When preparing for NEET, it is crucial for students to delve deeply into the topic of RBCs, not only memorizing their shape but also comprehending the reasons behind their design and their role in the body. Additionally, students should be able to apply this knowledge to other related concepts in hematology and physiology, which will enable them to tackle multiple questions across the exam. Comprehensive study materials, repeated practice, and a clear strategy will all assist NEET candidates in mastering the biology section and achieving their goal of a career in healthcare.

Cellular Function

Cellular function is the collection of tasks and processes that a cell carries out to sustain life. This can range from the synthesis of biomolecules, to growth and replication, to the specialized functions carried out by different types of cells. An understanding of cellular function allows us to comprehend how organisms grow, develop, and maintain their vital processes.
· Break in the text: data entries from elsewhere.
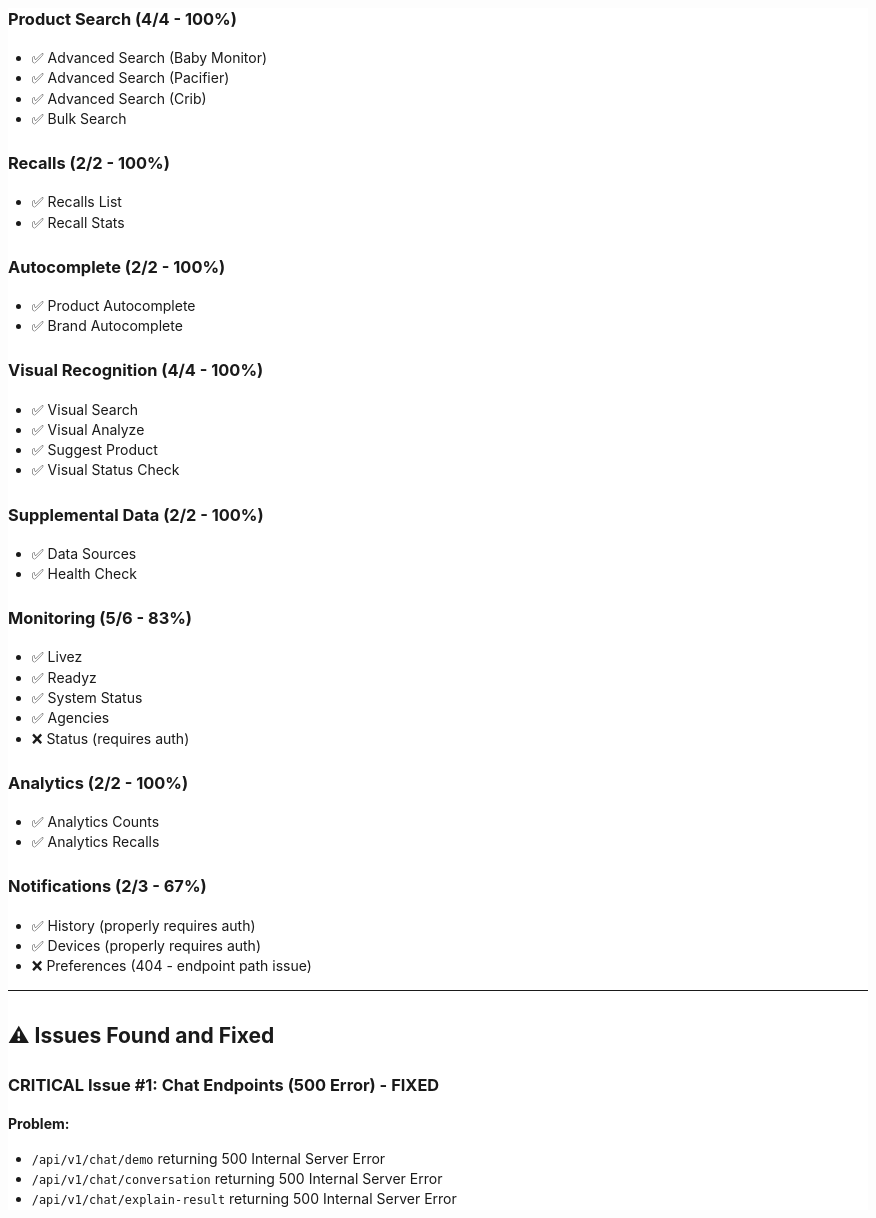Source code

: ### **Product Search (4/4 - 100%)**
- ✅ Advanced Search (Baby Monitor)
- ✅ Advanced Search (Pacifier)
- ✅ Advanced Search (Crib)
- ✅ Bulk Search

### **Recalls (2/2 - 100%)**
- ✅ Recalls List
- ✅ Recall Stats

### **Autocomplete (2/2 - 100%)**
- ✅ Product Autocomplete
- ✅ Brand Autocomplete

### **Visual Recognition (4/4 - 100%)**
- ✅ Visual Search
- ✅ Visual Analyze
- ✅ Suggest Product
- ✅ Visual Status Check

### **Supplemental Data (2/2 - 100%)**
- ✅ Data Sources
- ✅ Health Check

### **Monitoring (5/6 - 83%)**
- ✅ Livez
- ✅ Readyz
- ✅ System Status
- ✅ Agencies
- ❌ Status (requires auth)

### **Analytics (2/2 - 100%)**
- ✅ Analytics Counts
- ✅ Analytics Recalls

### **Notifications (2/3 - 67%)**
- ✅ History (properly requires auth)
- ✅ Devices (properly requires auth)
- ❌ Preferences (404 - endpoint path issue)

---

## ⚠️ Issues Found and Fixed

### **CRITICAL Issue #1: Chat Endpoints (500 Error) - FIXED**

**Problem:**
- `/api/v1/chat/demo` returning 500 Internal Server Error
- `/api/v1/chat/conversation` returning 500 Internal Server Error
- `/api/v1/chat/explain-result` returning 500 Internal Server Error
The functionality of a cell is deeply intertwined with its structure. For instance, the biconcave shape of RBCs directly supports their function of gas transport and exchange. Such specialized cells showcase how structure and function are harmonized in biology to fulfill precise roles. These functions are underpinned by biochemical reactions and interactions that occur within the cell's specific structural confines, making the study of both cellular anatomy and physiology indispensable in the field of biology. For medical students or biology enthusiasts, grasping the correlation between a cell's design and its job, such as why RBCs are specifically biconcave, lays the foundation for advanced study in medicine, biotechnology, and related fields.